Source text:

_ _ _ _

40’s movies marathon – part 5

The Thief of Bagdad (1940, UK) – Have you read the Sandman story where Harun al-Rashid asks to have Baghdad moved into the world of dreams, where its wonders can be preserved against decay and death forever, pure and impossible? Well, this is that place, captured perfectly. Watched it all.

I Love You Again (1940, USA) – William Powell, an upstanding citizen, anti-vice fundraiser and overall tee-totalling bore, gets knocked over the head, and wakes up as William Powell, a charming crook. His wife Myrna Loy finds this quite an improvement. Watched it all.

Slightly Honorable (1940, USA) – There are several sparks of life in this movie, including the description of a Pacific island paradise that leads up to the picture above, but that doesn’t prevent it from being bad. Watched: 14 minutes.

Michael Shayne, Private Detective (1940, USA) – Crime movie that verges hesitantly on the edge of noir. Now just replace the friendly detective with Humphrey Boghart, and the nice young woman who has an endearing gambling problem with a femme fatale.. Watched: 15 minutes.

The Stranger on the Third Floor (1940, USA) – Something tells me that the obviously guilty defendant is innocent, and that the so far unintroduced Peter Lorre is both strange, murderous, and residing on the third floor. Watched: 12 minutes.

40’s movies marathon – part 4

My Little Chickadee (1940, USA) – When Mae West is good, she’s very good. When she’s bad, she’s better. No, actually, when she’s bad she’s just bad. But this is one of her good ones. Chased out of town by the prudes for flirting with the local gentleman bandit, she finds herself another town with the usual sheriff/crook/idealist triangle. Features W. C. Fields in bed with a goat, and Mae West teaching a class of unruly teenage boys. Watched it all.

_ _ _ _

Given data:
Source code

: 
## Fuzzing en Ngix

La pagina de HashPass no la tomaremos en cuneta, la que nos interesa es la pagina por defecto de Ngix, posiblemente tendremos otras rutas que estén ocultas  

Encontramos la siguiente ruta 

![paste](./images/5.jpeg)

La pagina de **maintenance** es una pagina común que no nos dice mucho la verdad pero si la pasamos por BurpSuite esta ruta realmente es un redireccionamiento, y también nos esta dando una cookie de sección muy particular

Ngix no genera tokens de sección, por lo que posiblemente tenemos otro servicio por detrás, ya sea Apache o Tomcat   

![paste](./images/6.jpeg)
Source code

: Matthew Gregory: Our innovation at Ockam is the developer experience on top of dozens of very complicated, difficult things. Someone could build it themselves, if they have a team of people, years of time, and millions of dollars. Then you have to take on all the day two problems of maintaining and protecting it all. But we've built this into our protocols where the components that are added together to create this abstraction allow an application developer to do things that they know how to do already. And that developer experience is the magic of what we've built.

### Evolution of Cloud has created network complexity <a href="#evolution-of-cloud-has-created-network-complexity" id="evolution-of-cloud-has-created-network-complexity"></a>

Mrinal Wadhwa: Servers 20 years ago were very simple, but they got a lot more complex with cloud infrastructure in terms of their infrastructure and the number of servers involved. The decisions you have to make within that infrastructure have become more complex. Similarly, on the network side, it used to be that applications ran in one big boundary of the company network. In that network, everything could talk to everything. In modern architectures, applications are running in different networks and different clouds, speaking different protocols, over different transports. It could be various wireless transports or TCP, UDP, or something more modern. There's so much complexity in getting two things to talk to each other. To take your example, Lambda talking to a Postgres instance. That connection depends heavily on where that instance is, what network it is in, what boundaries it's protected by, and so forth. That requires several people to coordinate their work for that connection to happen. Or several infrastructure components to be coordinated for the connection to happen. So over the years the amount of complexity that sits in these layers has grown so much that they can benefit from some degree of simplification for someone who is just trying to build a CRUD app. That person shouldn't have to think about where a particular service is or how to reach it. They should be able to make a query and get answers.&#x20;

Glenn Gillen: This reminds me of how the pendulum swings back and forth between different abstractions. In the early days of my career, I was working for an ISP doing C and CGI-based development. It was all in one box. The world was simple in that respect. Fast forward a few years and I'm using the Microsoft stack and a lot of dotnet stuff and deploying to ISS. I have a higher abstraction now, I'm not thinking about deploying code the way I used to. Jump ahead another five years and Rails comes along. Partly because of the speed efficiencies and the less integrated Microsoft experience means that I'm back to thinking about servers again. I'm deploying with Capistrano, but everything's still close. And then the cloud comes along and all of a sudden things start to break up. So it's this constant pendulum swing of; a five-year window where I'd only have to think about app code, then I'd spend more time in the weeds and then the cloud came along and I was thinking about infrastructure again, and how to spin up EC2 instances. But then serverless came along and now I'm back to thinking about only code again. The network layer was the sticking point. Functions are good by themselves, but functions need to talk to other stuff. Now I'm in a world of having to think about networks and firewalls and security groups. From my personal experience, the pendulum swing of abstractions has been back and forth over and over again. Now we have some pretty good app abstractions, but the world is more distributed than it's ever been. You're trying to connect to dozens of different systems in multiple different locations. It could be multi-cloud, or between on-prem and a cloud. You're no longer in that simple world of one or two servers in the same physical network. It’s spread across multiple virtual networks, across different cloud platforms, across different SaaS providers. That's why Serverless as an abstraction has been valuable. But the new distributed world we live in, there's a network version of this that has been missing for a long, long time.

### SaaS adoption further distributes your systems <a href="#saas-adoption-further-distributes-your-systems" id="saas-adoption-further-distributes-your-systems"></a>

_ _ _ _

Instructions for the task:
Extend the 1940s movie marathon reviews by writing what comes next after their last sentence, without drawing on the material.

Written response:
The Howards of Virginia (1940, USA) – Cary Grant (36) plays an unconvincing early 20’s Matt Howard, young Thomas Jefferson’s comical sidekick, in this patriotic movie where the slaves always seem to hover right outside of the screen. Credited with being the flop that taught Grant never to star in costume dramas. Watched: 16 minutes.

Three Faces West (1940, USA) – A doctor from Vienna finds wartime refuge in the US, but in order not to cause competition for big-city doctors, he cheerfully allows himself to be auctioned on a radio show to whatever tiny backwater town wants him. I’m sure the producers didn’t find this premise the least bit condescending. Watched: 15 minutes.

Li’l Abner (1940, USA) – Bad comic book adaptations have a long history. Watched: 4 minutes.

The Lady in Question (1940, USA) – French drama comedies haven’t impressed me so far, and neither does this American drama comedy set in France. A bicycle store owner becomes juror at a murder trial. Hilarity Ensues. Watched: 13 minutes.

40’s movies marathon – part 3

Dr Cyclops (1940, USA) – Hey, a mad scientist sci-fi! In Technicolor! A biologist moves into the Amazon jungle to learn to harness the power of Radioactivity over Life and Death, which, properly harnessed, he uses to turn big creatures into small creatures. He turns horses into .. small horses, pigs into .. small pigs, and people into .. small people. It’s a diabolical plan that is sheer elegance in its simplicity. (Step three: Profit!) Preposterous and fun. Watched it all.

His Girl Friday (1940, USA) – Goofy-boy Cary Grant tries to prevent his ex-wife from giving up her career as a journalist to settle down as some loser insurance salesman’s baby machine. They team up to prevent the hanging of a man who .. isn’t exactly innocent as such, but all he did was shoot a “colored cop”, and a man shouldn’t hang just because a city’s “colored vote” demands it, now should he? This is a quite fantastic movie, (as well as fantastically loud). Best line, when Grant tells the news desk to clear the front page: “Never mind the European war, we’ve got something much bigger!” Watched it all.

Der Ewige Jude (1940, Germany) – “There are 4 million Jews in Poland”, says the narrator, and what can one possibly add to that? The focus in this documentary is on the Eternal Jew as a parasite who embodies everything that is evil about individualism and capitalism. However civilized some European Jews may appear, there’s always a filthy money-grabbing rat underneath. Watched it all.